» **Exercise requirements**
Please display, in full, each line from the entries below that contains the string "FACE".

========

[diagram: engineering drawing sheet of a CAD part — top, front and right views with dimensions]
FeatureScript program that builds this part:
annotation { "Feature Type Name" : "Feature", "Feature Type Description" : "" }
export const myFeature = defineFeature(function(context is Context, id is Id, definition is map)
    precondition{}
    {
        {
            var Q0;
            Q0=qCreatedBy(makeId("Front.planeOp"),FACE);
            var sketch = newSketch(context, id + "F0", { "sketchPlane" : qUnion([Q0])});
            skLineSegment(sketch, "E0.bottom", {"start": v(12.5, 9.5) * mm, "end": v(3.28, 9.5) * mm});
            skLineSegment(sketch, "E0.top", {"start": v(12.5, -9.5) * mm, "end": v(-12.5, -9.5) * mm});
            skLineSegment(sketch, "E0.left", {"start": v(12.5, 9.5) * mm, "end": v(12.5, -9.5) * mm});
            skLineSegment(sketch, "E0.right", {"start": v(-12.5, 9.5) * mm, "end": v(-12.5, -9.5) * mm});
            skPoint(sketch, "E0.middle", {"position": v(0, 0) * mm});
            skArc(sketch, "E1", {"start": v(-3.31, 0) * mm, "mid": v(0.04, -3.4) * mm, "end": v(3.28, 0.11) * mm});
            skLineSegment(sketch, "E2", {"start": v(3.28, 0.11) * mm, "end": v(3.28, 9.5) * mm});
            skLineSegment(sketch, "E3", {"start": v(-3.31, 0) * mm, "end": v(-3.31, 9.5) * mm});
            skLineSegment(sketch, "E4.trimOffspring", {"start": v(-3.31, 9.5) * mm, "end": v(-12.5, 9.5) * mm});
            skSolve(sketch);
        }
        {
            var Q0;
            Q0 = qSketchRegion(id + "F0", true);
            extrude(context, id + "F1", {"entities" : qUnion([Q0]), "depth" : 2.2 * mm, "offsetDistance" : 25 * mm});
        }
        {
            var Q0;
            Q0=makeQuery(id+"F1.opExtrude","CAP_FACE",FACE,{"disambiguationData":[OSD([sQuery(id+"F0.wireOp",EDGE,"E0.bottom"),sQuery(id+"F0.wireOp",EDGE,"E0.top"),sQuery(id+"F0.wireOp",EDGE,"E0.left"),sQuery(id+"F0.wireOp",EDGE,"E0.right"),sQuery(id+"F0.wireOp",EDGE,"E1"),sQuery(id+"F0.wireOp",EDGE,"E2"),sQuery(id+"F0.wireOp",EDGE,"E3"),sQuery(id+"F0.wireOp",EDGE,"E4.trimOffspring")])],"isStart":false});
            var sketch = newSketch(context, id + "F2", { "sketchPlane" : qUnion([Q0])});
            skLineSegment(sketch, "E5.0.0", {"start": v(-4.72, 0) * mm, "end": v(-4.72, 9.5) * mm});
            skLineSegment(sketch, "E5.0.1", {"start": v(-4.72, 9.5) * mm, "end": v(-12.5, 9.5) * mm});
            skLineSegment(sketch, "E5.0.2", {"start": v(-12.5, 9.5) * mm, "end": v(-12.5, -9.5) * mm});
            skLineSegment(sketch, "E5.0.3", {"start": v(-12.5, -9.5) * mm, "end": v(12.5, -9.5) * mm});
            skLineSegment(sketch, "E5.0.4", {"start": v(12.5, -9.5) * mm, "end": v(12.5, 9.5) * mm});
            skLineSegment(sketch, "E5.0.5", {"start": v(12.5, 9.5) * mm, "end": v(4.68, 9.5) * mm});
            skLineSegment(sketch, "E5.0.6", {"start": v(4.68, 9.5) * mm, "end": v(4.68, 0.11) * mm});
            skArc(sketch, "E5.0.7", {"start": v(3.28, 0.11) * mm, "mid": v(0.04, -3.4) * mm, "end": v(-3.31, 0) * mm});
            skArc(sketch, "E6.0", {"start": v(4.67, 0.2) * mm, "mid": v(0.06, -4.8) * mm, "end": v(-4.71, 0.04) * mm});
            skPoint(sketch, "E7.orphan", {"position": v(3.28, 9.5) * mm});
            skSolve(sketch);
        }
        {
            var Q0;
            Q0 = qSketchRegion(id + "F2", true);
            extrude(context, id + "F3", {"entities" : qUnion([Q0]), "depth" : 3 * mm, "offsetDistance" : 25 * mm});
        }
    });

========

» **Expected answer**
            Q0=qCreatedBy(makeId("Front.planeOp"),FACE);
            Q0=makeQuery(id+"F1.opExtrude","CAP_FACE",FACE,{"disambiguationData":[OSD([sQuery(id+"F0.wireOp",EDGE,"E0.bottom"),sQuery(id+"F0.wireOp",EDGE,"E0.top"),sQuery(id+"F0.wireOp",EDGE,"E0.left"),sQuery(id+"F0.wireOp",EDGE,"E0.right"),sQuery(id+"F0.wireOp",EDGE,"E1"),sQuery(id+"F0.wireOp",EDGE,"E2"),sQuery(id+"F0.wireOp",EDGE,"E3"),sQuery(id+"F0.wireOp",EDGE,"E4.trimOffspring")])],"isStart":false});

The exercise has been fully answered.